- WHAT YOU ARE ASKED TO DO
Can you recast the lines below as a JSON list of strings, one string per line, with blank lines dropped and the pictures left out?
** start **
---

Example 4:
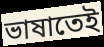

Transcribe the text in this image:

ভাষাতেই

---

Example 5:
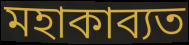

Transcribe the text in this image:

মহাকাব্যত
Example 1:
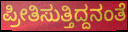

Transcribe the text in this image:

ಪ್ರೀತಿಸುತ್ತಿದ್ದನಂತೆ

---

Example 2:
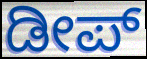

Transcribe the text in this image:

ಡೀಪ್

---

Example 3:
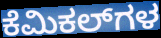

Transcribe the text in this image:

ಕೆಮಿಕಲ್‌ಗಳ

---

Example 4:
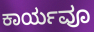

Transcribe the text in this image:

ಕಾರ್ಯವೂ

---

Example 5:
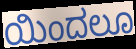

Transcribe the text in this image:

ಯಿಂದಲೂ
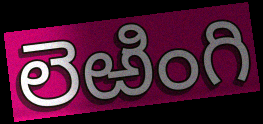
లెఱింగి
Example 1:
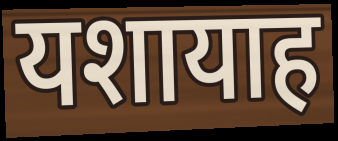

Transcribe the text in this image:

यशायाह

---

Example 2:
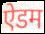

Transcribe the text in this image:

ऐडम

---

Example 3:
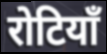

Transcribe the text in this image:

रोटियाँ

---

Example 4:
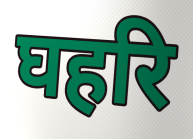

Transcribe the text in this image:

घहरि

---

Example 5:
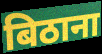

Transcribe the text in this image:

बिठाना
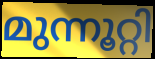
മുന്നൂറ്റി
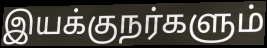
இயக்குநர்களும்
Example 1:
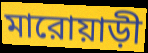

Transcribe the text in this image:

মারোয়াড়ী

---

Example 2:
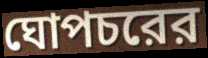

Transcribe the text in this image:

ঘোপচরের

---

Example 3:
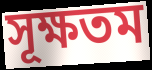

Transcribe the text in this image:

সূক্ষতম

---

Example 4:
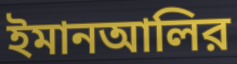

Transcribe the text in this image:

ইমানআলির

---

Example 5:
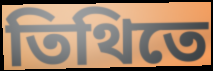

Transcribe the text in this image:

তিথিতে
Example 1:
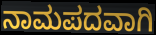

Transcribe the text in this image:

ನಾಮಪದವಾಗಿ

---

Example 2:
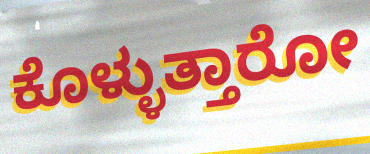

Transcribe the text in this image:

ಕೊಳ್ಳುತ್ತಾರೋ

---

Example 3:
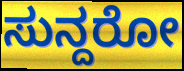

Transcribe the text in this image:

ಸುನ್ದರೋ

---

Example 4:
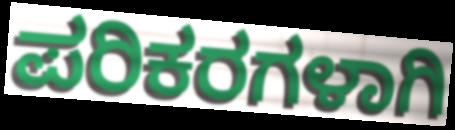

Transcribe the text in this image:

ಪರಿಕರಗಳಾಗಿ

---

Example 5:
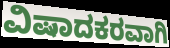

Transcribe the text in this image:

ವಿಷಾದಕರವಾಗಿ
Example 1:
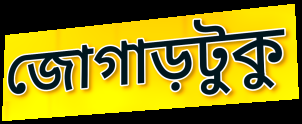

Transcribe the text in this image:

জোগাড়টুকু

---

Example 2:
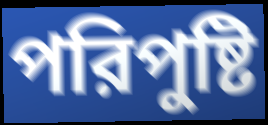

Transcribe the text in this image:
** end **
- SOLUTION TO THIS EXERCISE
[
  "---",
  "Example 4:",
  "Transcribe the text in this image:",
  "ভাষাতেই",
  "---",
  "Example 5:",
  "Transcribe the text in this image:",
  "মহাকাব্যত",
  "Example 1:",
  "Transcribe the text in this image:",
  "ಪ್ರೀತಿಸುತ್ತಿದ್ದನಂತೆ",
  "---",
  "Example 2:",
  "Transcribe the text in this image:",
  "ಡೀಪ್",
  "---",
  "Example 3:",
  "Transcribe the text in this image:",
  "ಕೆಮಿಕಲ್‌ಗಳ",
  "---",
  "Example 4:",
  "Transcribe the text in this image:",
  "ಕಾರ್ಯವೂ",
  "---",
  "Example 5:",
  "Transcribe the text in this image:",
  "ಯಿಂದಲೂ",
  "లెఱింగి",
  "Example 1:",
  "Transcribe the text in this image:",
  "यशायाह",
  "---",
  "Example 2:",
  "Transcribe the text in this image:",
  "ऐडम",
  "---",
  "Example 3:",
  "Transcribe the text in this image:",
  "रोटियाँ",
  "---",
  "Example 4:",
  "Transcribe the text in this image:",
  "घहरि",
  "---",
  "Example 5:",
  "Transcribe the text in this image:",
  "बिठाना",
  "മുന്നൂറ്റി",
  "இயக்குநர்களும்",
  "Example 1:",
  "Transcribe the text in this image:",
  "মারোয়াড়ী",
  "---",
  "Example 2:",
  "Transcribe the text in this image:",
  "ঘোপচরের",
  "---",
  "Example 3:",
  "Transcribe the text in this image:",
  "সূক্ষতম",
  "---",
  "Example 4:",
  "Transcribe the text in this image:",
  "ইমানআলির",
  "---",
  "Example 5:",
  "Transcribe the text in this image:",
  "তিথিতে",
  "Example 1:",
  "Transcribe the text in this image:",
  "ನಾಮಪದವಾಗಿ",
  "---",
  "Example 2:",
  "Transcribe the text in this image:",
  "ಕೊಳ್ಳುತ್ತಾರೋ",
  "---",
  "Example 3:",
  "Transcribe the text in this image:",
  "ಸುನ್ದರೋ",
  "---",
  "Example 4:",
  "Transcribe the text in this image:",
  "ಪರಿಕರಗಳಾಗಿ",
  "---",
  "Example 5:",
  "Transcribe the text in this image:",
  "ವಿಷಾದಕರವಾಗಿ",
  "Example 1:",
  "Transcribe the text in this image:",
  "জোগাড়টুকু",
  "---",
  "Example 2:",
  "Transcribe the text in this image:"
]